- Theatrical release poster
- Rajathanthiram
- Directed by: AG Amid
- Written by: AG Amid
- Produced by: Sunland Cinemas, White Bucket
- Starring: Veera Regina Cassandra Pattiyal K. Shekar
- Cinematography: S. R. Kathir
- Edited by: Praveen Antony
- Music by: Original songs: G. V. Prakash Kumar Background Score: Sandeep Chowta
- Production companies: Sunland Cinemas White Bucket Productions
- Distributed by: Fox Star Studios
- Release date: 13 March 2015;
- Running time: 135 minutes
- Country: India
- Language: Tamil

= Rajathandhiram =

2015 Indian film by AG Amid

Rajathandhiram is a 2015 Indian Tamil-language heist thriller film written and directed by debutant A. G. Amid and jointly produced by Sunland Cinemas and White Bucket Productions. Fox Star Studios acquired the distribution rights to the film. The film stars Veera and Regina Cassandra. Sandeep Chowta composed the film score, G. V. Prakash Kumar composed a promo song, cinematography was handled by S. R. Kathir. The film was edited by Praveen Antony, the production designed by Videsh and action sequences were designed and choreographed by Stunt Silva.

The film was released on 13 March 2015. On 13 March 2016, the team announced the launch of its sequel, Rajathandhiram 2, with a six-minute video clip on YouTube. The film was remade in Kannada as Panta (2017).

== Plot ==
Three jobless youths find their livelihood in small-time crime. After much deliberation, they decide to attempt a bigger theft which goes haywire and creepy baddies are after them. They also find themselves entrapped by two shady characters who want them to pull off a much bigger heist with a potential pay of 200 million rupees.

== Production ==
The film was reported in June 2013 when it was revealed that Veera, who had appeared in Nadunisi Naaygal (2011), was making a comeback in a venture produced by White Bucket Productions. The project, titled Rajathandhiram, was to be directed by A. G. Amid, while G. V. Prakash Kumar would score the film's music. Reports suggested that Manasi Rachh, who had appeared in Karan Johar's Hindi film Student of the Year (2012), would play the leading female role while Aadukalam Naren and Srihari would also form a part of the cast.

Portions of the film were also filmed at Birla Planetarium, Chennai in February 2014, with the team issuing a press release breaking the silence on the progress of the venture.
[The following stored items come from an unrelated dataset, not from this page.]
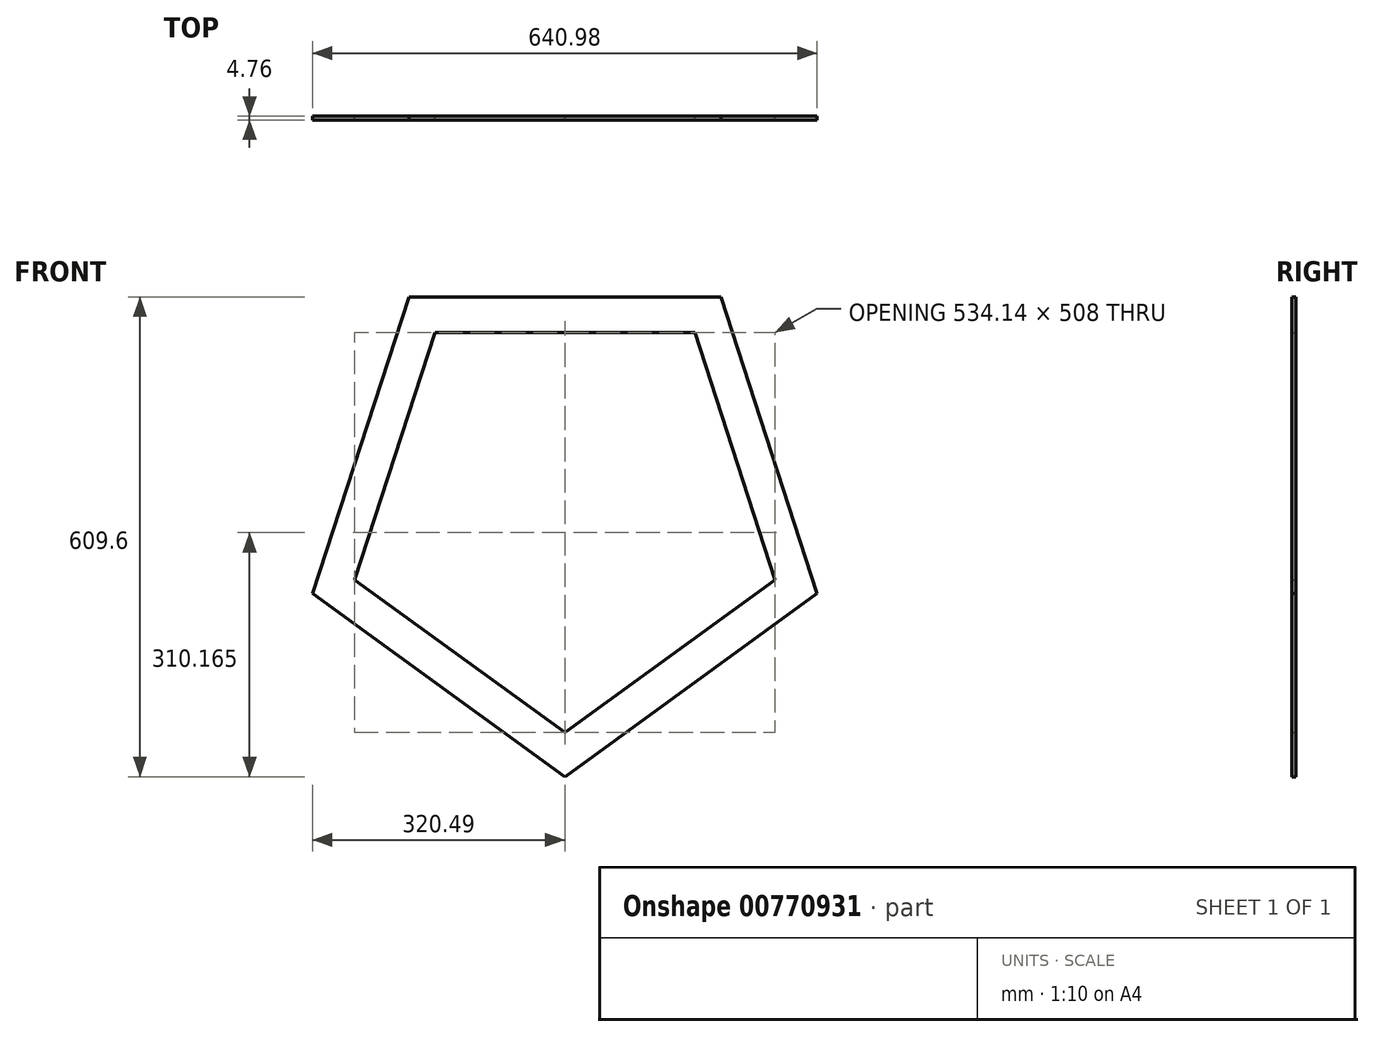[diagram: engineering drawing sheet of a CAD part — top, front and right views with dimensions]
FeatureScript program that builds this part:
annotation { "Feature Type Name" : "Feature", "Feature Type Description" : "" }
export const myFeature = defineFeature(function(context is Context, id is Id, definition is map)
    precondition{}
    {
        {
            var Q0;
            Q0=qCreatedBy(makeId("Front.planeOp"),FACE);
            var sketch = newSketch(context, id + "F0", { "sketchPlane" : qUnion([Q0])});
            skCircle(sketch, "E0.cCircle", {"center": v(0, 0) * mm, "radius": 272.62 * mm, "construction": true});
            skLineSegment(sketch, "E0.0", {"start": v(-198.07, 272.62) * mm, "end": v(198.07, 272.62) * mm});
            skLineSegment(sketch, "E0.1", {"start": v(198.07, 272.62) * mm, "end": v(320.49, -104.13) * mm});
            skLineSegment(sketch, "E0.2", {"start": v(320.49, -104.13) * mm, "end": v(0, -336.98) * mm});
            skLineSegment(sketch, "E0.3", {"start": v(0, -336.98) * mm, "end": v(-320.49, -104.13) * mm});
            skLineSegment(sketch, "E0.4", {"start": v(-320.49, -104.13) * mm, "end": v(-198.07, 272.62) * mm});
            skPoint(sketch, "E0.0.midPoint", {"position": v(0, 272.62) * mm});
            skCircle(sketch, "E1.cCircle", {"center": v(0, 0) * mm, "radius": 227.18 * mm, "construction": true});
            skLineSegment(sketch, "E1.0", {"start": v(-165.06, 227.18) * mm, "end": v(165.06, 227.18) * mm});
            skLineSegment(sketch, "E1.1", {"start": v(165.06, 227.18) * mm, "end": v(267.07, -86.78) * mm});
            skLineSegment(sketch, "E1.2", {"start": v(267.07, -86.78) * mm, "end": v(0, -280.82) * mm});
            skLineSegment(sketch, "E1.3", {"start": v(0, -280.82) * mm, "end": v(-267.07, -86.78) * mm});
            skLineSegment(sketch, "E1.4", {"start": v(-267.07, -86.78) * mm, "end": v(-165.06, 227.18) * mm});
            skPoint(sketch, "E1.0.midPoint", {"position": v(0, 227.18) * mm});
            skSolve(sketch);
        }
        {
            var Q0;
            Q0=qSketchRegion(id+"F0",true);
            extrude(context, id + "F1", {"entities" : qUnion([Q0]), "endBound" : BoundingType.SYMMETRIC, "depth" : 4.76 * mm, "offsetDistance" : 25.4 * mm});
        }
    });
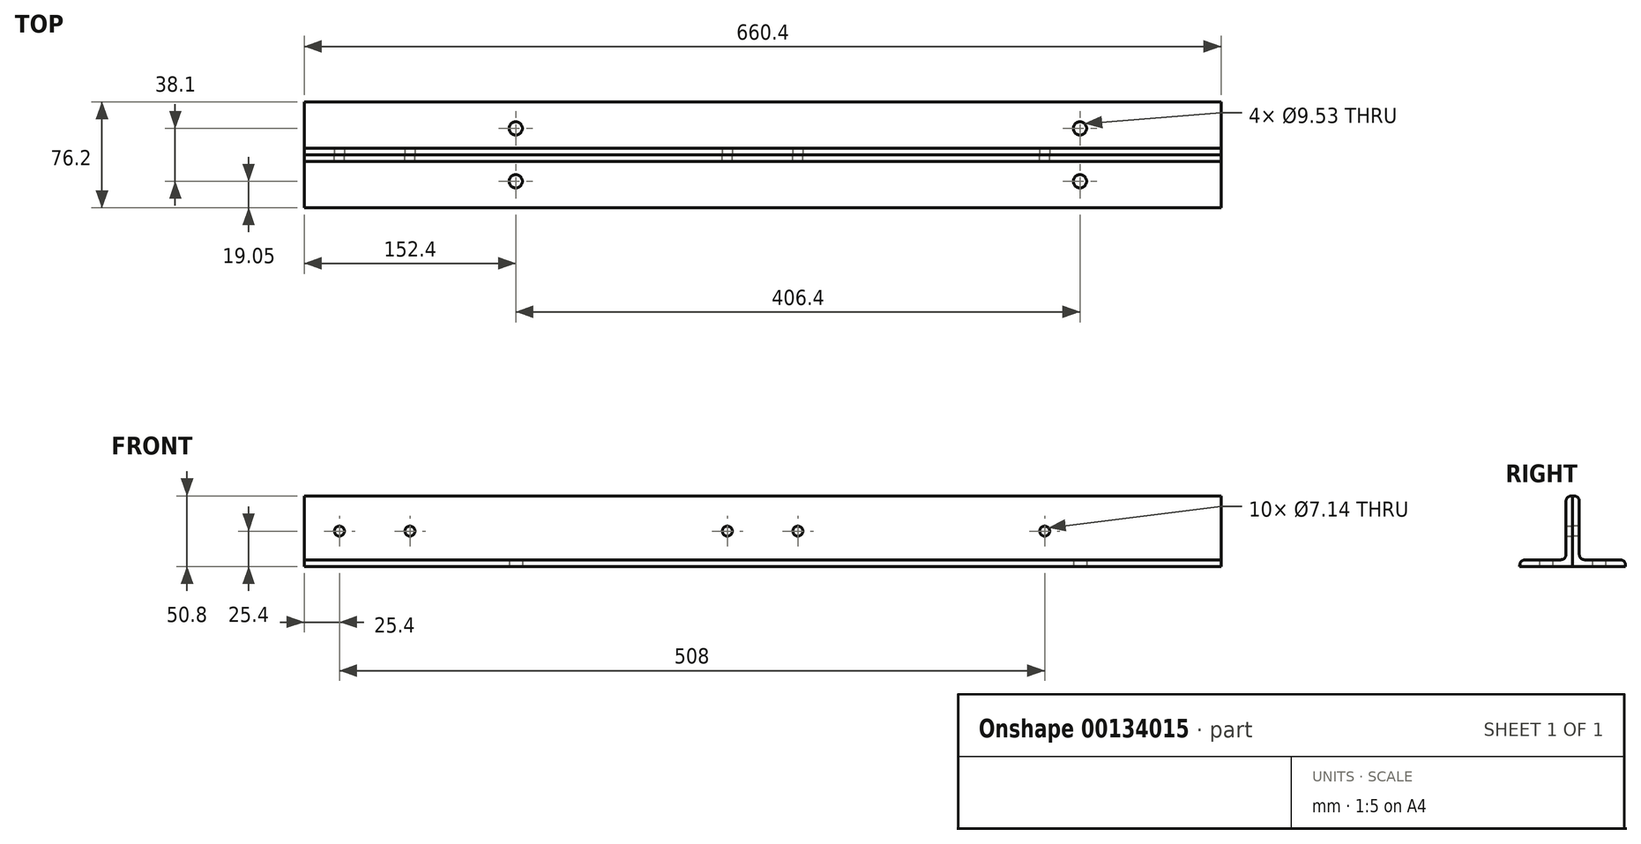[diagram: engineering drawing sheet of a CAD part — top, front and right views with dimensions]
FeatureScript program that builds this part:
annotation { "Feature Type Name" : "Feature", "Feature Type Description" : "" }
export const myFeature = defineFeature(function(context is Context, id is Id, definition is map)
    precondition{}
    {
        {
            var Q0;
            Q0=qCreatedBy(makeId("Right.planeOp"),FACE);
            var sketch = newSketch(context, id + "F0", { "sketchPlane" : qUnion([Q0])});
            skLineSegment(sketch, "E0", {"start": v(0, 50.8) * mm, "end": v(0, 0) * mm});
            skLineSegment(sketch, "E1", {"start": v(0, 0) * mm, "end": v(-38.1, 0) * mm});
            skLineSegment(sketch, "E2", {"start": v(0, 50.8) * mm, "end": v(-0.97, 50.8) * mm});
            skLineSegment(sketch, "E3", {"start": v(-38.1, 0) * mm, "end": v(-38.1, 0.95) * mm});
            skLineSegment(sketch, "E4", {"start": v(-34.3, 4.76) * mm, "end": v(-8.59, 4.76) * mm});
            skLineSegment(sketch, "E5", {"start": v(-4.78, 47) * mm, "end": v(-4.78, 8.57) * mm});
            skArc(sketch, "E6", {"start": v(-38.1, 0.95) * mm, "mid": v(-36.98, 3.65) * mm, "end": v(-34.3, 4.76) * mm});
            skArc(sketch, "E7", {"start": v(-8.59, 4.76) * mm, "mid": v(-5.9, 5.88) * mm, "end": v(-4.78, 8.57) * mm});
            skArc(sketch, "E8", {"start": v(-4.78, 47) * mm, "mid": v(-3.66, 49.68) * mm, "end": v(-0.97, 50.8) * mm});
            skPoint(sketch, "E9.endSnap0", {"position": v(0, 25.4) * mm});
            skSolve(sketch);
        }
        {
            var Q0;
            Q0 = qSketchRegion(id + "F0", true);
            extrude(context, id + "F1", {"entities" : qUnion([Q0]), "endBound" : BoundingType.SYMMETRIC, "depth" : 660.4 * mm});
        }
        {
            var Q0;
            Q0=makeQuery(id+"F1.opExtrude","SWEPT_FACE",FACE,{"disambiguationData":[OSD([sQuery(id+"F0.wireOp",EDGE,"E0")])]});
            var sketch = newSketch(context, id + "F2", { "sketchPlane" : qUnion([Q0])});
            skLineSegment(sketch, "E10", {"start": v(-203.2, 25.4) * mm, "end": v(254, 25.4) * mm, "construction": true});
            skPoint(sketch, "E11", {"position": v(25.4, 25.4) * mm});
            skLineSegment(sketch, "E12", {"start": v(254, 25.4) * mm, "end": v(304.8, 25.4) * mm, "construction": true});
            skPoint(sketch, "E13", {"position": v(-25.4, 25.4) * mm});
            skSolve(sketch);
        }
        {
            var Q0;
            Q0=sQuery(id+"F2.wireOp",VERTEX,"E10.end");
            var Q1;
            Q1=sQuery(id+"F2.wireOp",VERTEX,"E11");
            var Q2;
            Q2=sQuery(id+"F2.wireOp",VERTEX,"E10.start");
            var Q3;
            Q3=sQuery(id+"F2.wireOp",VERTEX,"E13");
            var Q4;
            Q4=sQuery(id+"F2.wireOp",VERTEX,"E12.end");
            var Q5;
            Q5=makeQuery(id+"F1.opExtrude","SWEPT_BODY",BODY,{"disambiguationData":[OSD([sQuery(id+"F0.wireOp",EDGE,"E0"),sQuery(id+"F0.wireOp",EDGE,"E1"),sQuery(id+"F0.wireOp",EDGE,"E2"),sQuery(id+"F0.wireOp",EDGE,"E3"),sQuery(id+"F0.wireOp",EDGE,"E4"),sQuery(id+"F0.wireOp",EDGE,"E5"),sQuery(id+"F0.wireOp",EDGE,"E6"),sQuery(id+"F0.wireOp",EDGE,"E7"),sQuery(id+"F0.wireOp",EDGE,"E8")])]});
            hole(context, id + "F3", {"style" : HoleStyle.SIMPLE, "endStyle" : HoleEndStyle.THROUGH, "holeDiameter" : 7.14 * mm, "locations" : qUnion([Q0, Q1, Q2, Q3, Q4]), "scope" : qUnion([Q5]), "isTappedThrough" : true});
        }
        {
            var Q0;
            Q0=makeQuery(id+"F1.opExtrude","SWEPT_FACE",FACE,{"disambiguationData":[OSD([sQuery(id+"F0.wireOp",EDGE,"E1")])]});
            var sketch = newSketch(context, id + "F4", { "sketchPlane" : qUnion([Q0])});
            skLineSegment(sketch, "E14", {"start": v(330.2, 19.05) * mm, "end": v(228.6, 19.05) * mm, "construction": true});
            skLineSegment(sketch, "E15", {"start": v(228.6, 19.05) * mm, "end": v(-177.8, 19.05) * mm, "construction": true});
            skSolve(sketch);
        }
        {
            var Q0;
            Q0=sQuery(id+"F4.wireOp",VERTEX,"E15.start");
            var Q1;
            Q1=sQuery(id+"F4.wireOp",VERTEX,"E15.end");
            var Q2;
            Q2=makeQuery(id+"F1.opExtrude","SWEPT_BODY",BODY,{"disambiguationData":[OSD([sQuery(id+"F0.wireOp",EDGE,"E0"),sQuery(id+"F0.wireOp",EDGE,"E1"),sQuery(id+"F0.wireOp",EDGE,"E2"),sQuery(id+"F0.wireOp",EDGE,"E3"),sQuery(id+"F0.wireOp",EDGE,"E4"),sQuery(id+"F0.wireOp",EDGE,"E5"),sQuery(id+"F0.wireOp",EDGE,"E6"),sQuery(id+"F0.wireOp",EDGE,"E7"),sQuery(id+"F0.wireOp",EDGE,"E8")])]});
            hole(context, id + "F5", {"style" : HoleStyle.SIMPLE, "endStyle" : HoleEndStyle.THROUGH, "holeDiameter" : 9.52 * mm, "locations" : qUnion([Q0, Q1]), "scope" : qUnion([Q2]), "isTappedThrough" : true});
        }
        {
            var Q0;
            Q0=makeQuery(id+"F1.opExtrude","SWEPT_BODY",BODY,{"disambiguationData":[OSD([sQuery(id+"F0.wireOp",EDGE,"E0"),sQuery(id+"F0.wireOp",EDGE,"E1"),sQuery(id+"F0.wireOp",EDGE,"E2"),sQuery(id+"F0.wireOp",EDGE,"E3"),sQuery(id+"F0.wireOp",EDGE,"E4"),sQuery(id+"F0.wireOp",EDGE,"E5"),sQuery(id+"F0.wireOp",EDGE,"E6"),sQuery(id+"F0.wireOp",EDGE,"E7"),sQuery(id+"F0.wireOp",EDGE,"E8")])]});
            var Q1;
            Q1=qCreatedBy(makeId("Front.planeOp"),FACE);
            mirror(context, id + "F6", {"entities" : qUnion([Q0]), "mirrorPlane" : qUnion([Q1])});
        }
    });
It was also revealed that Regina Cassandra was a part of the project. It was reported that the film was close to completion in June 2014 and that musician Darbuka Siva had played a pivotal role in the film. Sandeep Chowta replaced Prakash Kumar as the film composer, although the latter contributed a song which was used as a promotional track. The filming was completed in mid 2014.

== Soundtrack ==
The background music for this film was composed by Sandeep Chowta. However, the single song in the movie was composed by G. V. Prakash Kumar.

| S.No | Song | Singers | Lyrics |
|---|---|---|---|
| 1 | Yenn Indha Paarvaigal | G. V. Prakash Kumar, Saindhavi | Madhan Karky |

== Release ==

=== Critical reception ===
Bharadwaj Rangan of The Hindu wrote, "this is a film that assumes that there is an audience out there for smartly packaged entertainment. It is a film made for the love of cinema and not from fear of the box office. It's evocatively shot, has a super-stylish background score and the writing is unafraid to take its time...This sort of filmmaking is its own kind of heist, tunneling into the bowels of Kollywood, to the vault that houses all the cherished staples, and escaping with your dignity intact". The Times of India gave the film 3.5 stars out of 5 and wrote, "Making a heist film is as tricky as pulling a heist for everything depends on timing. With Rajathandhiram, AG Amid has managed to perform the trick very convincingly — the filmmaking is quite nimble and confident that it is hard to believe that this is the work of a debutant director...Rajathandhiram will certainly find a place among the best films of the year".one of the best of its kind. Movies of this kind should be appreciated and welcomed in Tamil cinema.
 Sify wrote, "Rajathandhiram is a con-caper laced with revenge, wit, humour & romance. What works here is director Amid's smart writing and brilliant screenplay sans all the normal cliches seen in such genre...it's a perfectly satisfying watch". Indiaglitz rated the film 3.5 out of 5 and wrote, "the treatment of Rajathandhiram is a big plus. The performance of the lead roles and the way the protagonist is clashing with the villain is definitely a new chapter in the book of the screenplay". Behindwoods.com rated it 2.75 out of 5 and called it "A smart con movie which entertains".

=== Home media ===

Rajathandhiram was dubbed into Hindi as Ek Ultimate Chaalbaaz ( An Ultimate Trickster) in 2019. The digital rights of both the Tamil and Hindi dubbed versions were sold to JioHotstar.